Hopefully DownsizeDC will get something going on this. If anything this could be an educational tool for those who would be participating. The more congress critters who understand economics, even a little bit, the better.
http://www.timesonline.co.uk/…
The National Health Service is providing dying cancer patients with drugs that are five times less effective than those available privately and is refusing to treat them if they try to buy medicines themselves.
One drug for kidney cancer, routinely available through public health systems in most European countries but not to British patients, can reduce the size of tumours in 31% of patients, compared with just 6% of those prescribed the standard NHS drug.
The growing row over “co-payments” has prompted the government to reconsider the ban. Alan Johnson, the health secretary, has promised a “fundamental rethink” of the policy.
Research presented at the American Society of Clinical Oncology found that kidney patients taking the new drug Sutent lived six months longer than those prescribed alpha interferon, the NHS treatment.
The failure of the NHS to make more effective drugs available to cancer patients has been condemned as “unethical” by leading doctors.
A woman with bowel cancer is fighting for the right to pay for a drug that could extend her life long enough for her to spend Christmas with her grandchildren.
Sheila Norrington, 59, a former NHS medical secretary from Maidstone, Kent, has been told by doctors that if she buys the drug Erbitux, which the health service will not pay for, she will lose her state-funded cancer care. Erbitux is the only drug capable of treating her advanced bowel cancer.
Norrington’s husband, Goff, 61, a former sales manager, said: “We have been told that if we pay for it ourselves we will be thrown off the NHS completely and we will need to pay for everything privately. We are devastated. This is not going to cure my wife, but if it keeps her alive a little bit longer, then we would pay for it.”
The couple say that although they could pay for a few cycles of the drug, which costs about £3,000 a month, they could not pay for all Norrington’s care, including scans, blood tests and consultations.
Goff Norrington added: “We have two young granddaughters and this could make the difference between sitting round the table with them at Christmas or not. We think it is deplorable that patients can get this drug almost anywhere in Europe but we cannot get it in the UK.”
A spokesman for Maidstone and Tunbridge Wells NHS Trust said: “We are governed by Department of Health policy on this issue.”

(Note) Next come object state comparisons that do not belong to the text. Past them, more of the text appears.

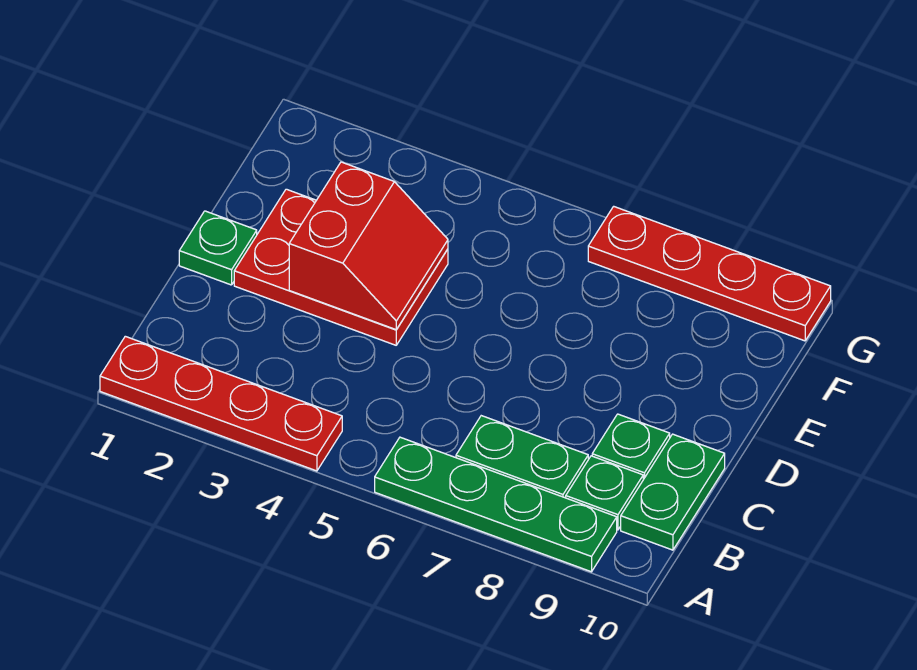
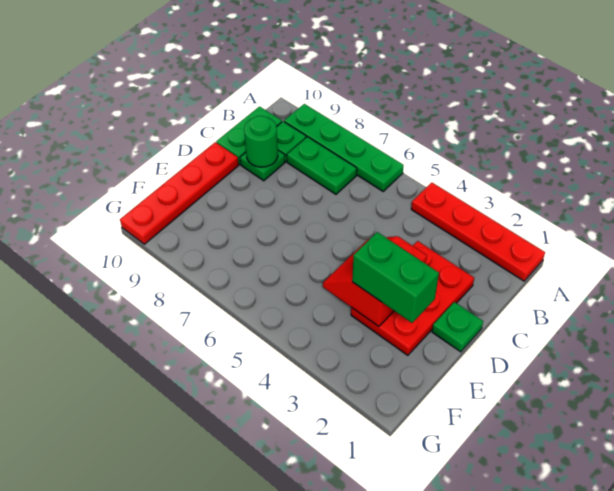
none -> green round brick C9 level 2
red plate D2:E4 level 1 -> red plate C2:E3 level 1
none -> green brick E2:E3 level 3
red plate G7:G10 level 1 -> red plate D10:G10 level 1

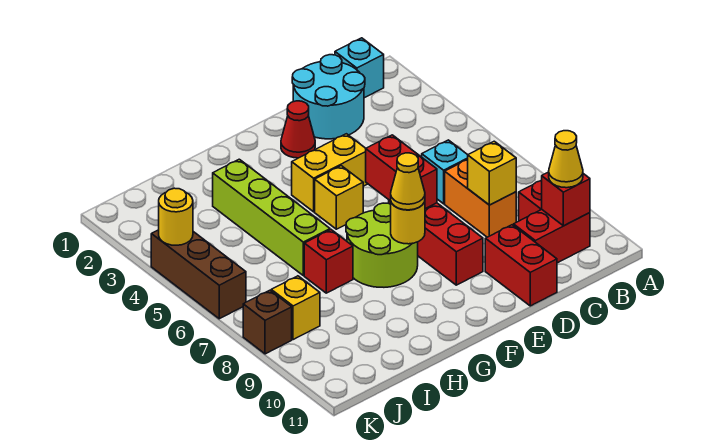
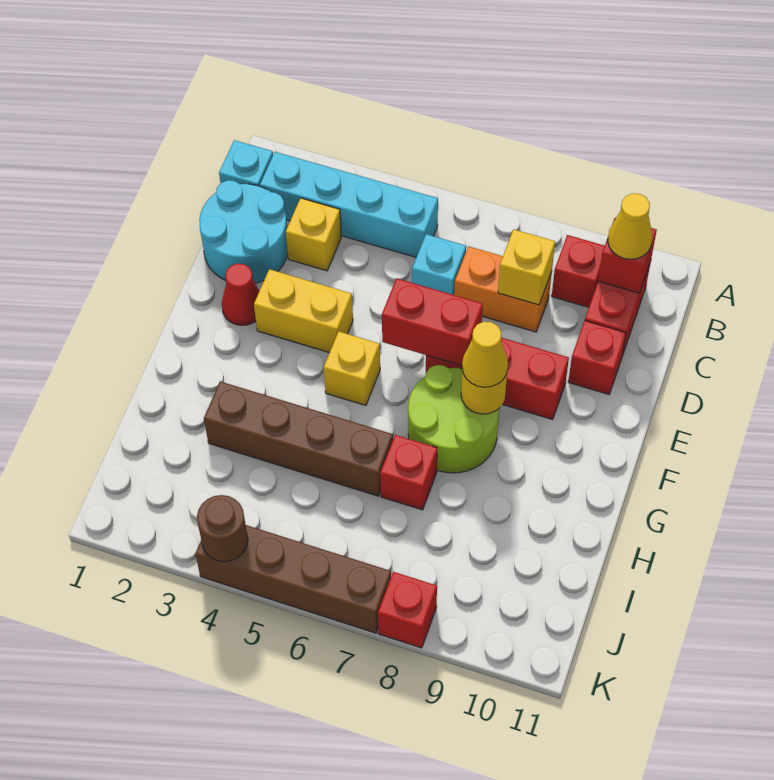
none -> cyan brick B2:B5 level 1
red brick D10:D11 level 1 -> red brick D10 level 1
yellow brick E4:F4 level 1 -> yellow brick E3:E4 level 1
lime brick H3:H6 level 1 -> brown brick H3:H6 level 1
yellow brick J8 level 1 -> yellow brick C3 level 1
brown brick K4:K6 level 1 -> brown brick K4:K7 level 1
yellow round brick K4 level 2 -> brown round brick K4 level 2
brown brick K8 level 1 -> red brick K8 level 1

A poll for The Sunday Times shows strong support for allowing co-payment in the National Health Service, with 89% saying that people who buy additional cancer drugs should continue to get free NHS treatment.
Only 5% think allowing co-payment would create a two-tier NHS. Until now this has been the position taken by Alan Johnson, the health secretary.
Ministers had feared that allowing co-payment would upset less well-off patients, but the YouGov poll of nearly 1,800 people shows strong backing across the social spectrum and supporters of all three main parties.
Lee over at MooreWatch.com I think said it all: “This, of course, begs the question. If compassionate free government healthcare can’t provide, y’know, actual healthcare to patients, and they are forced to paying massive amounts of money to buy their own treatments, maybe the solution to the problem is less free government healthcare and more private sector solutions.”
When will these people realize that the government can not negate scarcity? The only thing that can bring more and better healthcare to the masses is an increase in their wealth and the only way to do that is capital accumulation through free market capitalism.